Flathead have two short spikes on either side of their heads and on top of their heads that contain venom. The venom, while not fatal, can cause pain and infection for no more than about 2 days. Some anglers believe the pain of the sting of the Flathead fish can be reduced by rubbing the slime of the belly of the same fish that caused the sting on the inflicted wound, due to a particular gland in its belly.

==Habitat==
Dusky flatheads (Platycephalus fuscus) are found in estuaries and coastal bays from Cairns in Queensland to the Gippsland Lakes in Victoria. They occur over sand, mud, gravel and seagrass and can inhabit estuarine waters up to the tidal limit.
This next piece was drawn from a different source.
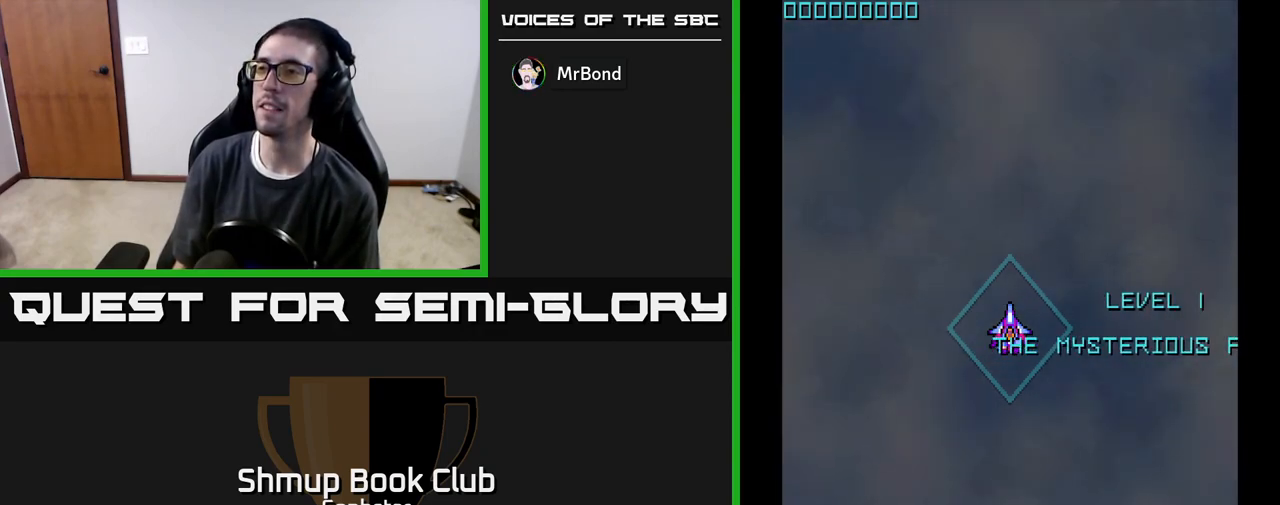
{"buttons": [], "left_stick": "center", "events": [[183, "left_stick", "left"], [317, "left_stick", "down-right"], [450, "left_stick", "center"]]}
Oceanic flathead species (sand flathead, tiger flathead, bar-tailed flathead) are, as named, generally located more offshore than the dusky flathead, frequenting the sandy zones around and between coastal reefs; although bar-tailed flathead occur in many estuarine environments, for example the Swan/Canning River System in Perth.

Dusky flathead, Platycephalus fuscus

==Importance to humans==
Fishermen catch flathead on a variety of baits and artificial lures all year round, but they are more commonly caught during summer. Only a handful of the many flathead species are regularly caught by fishermen. Saltwater estuaries along the east coast of Australia are a popular place for recreational fishing for flathead species such as the Dusky Flathead. The Australian state of New South Wales has a substantial commercial flathead catch. Many flathead species are commonly used as food in Australia.

However, as of 2022, the sand flathead (Platycephalus bassensis) was classified as depleted due to overfishing.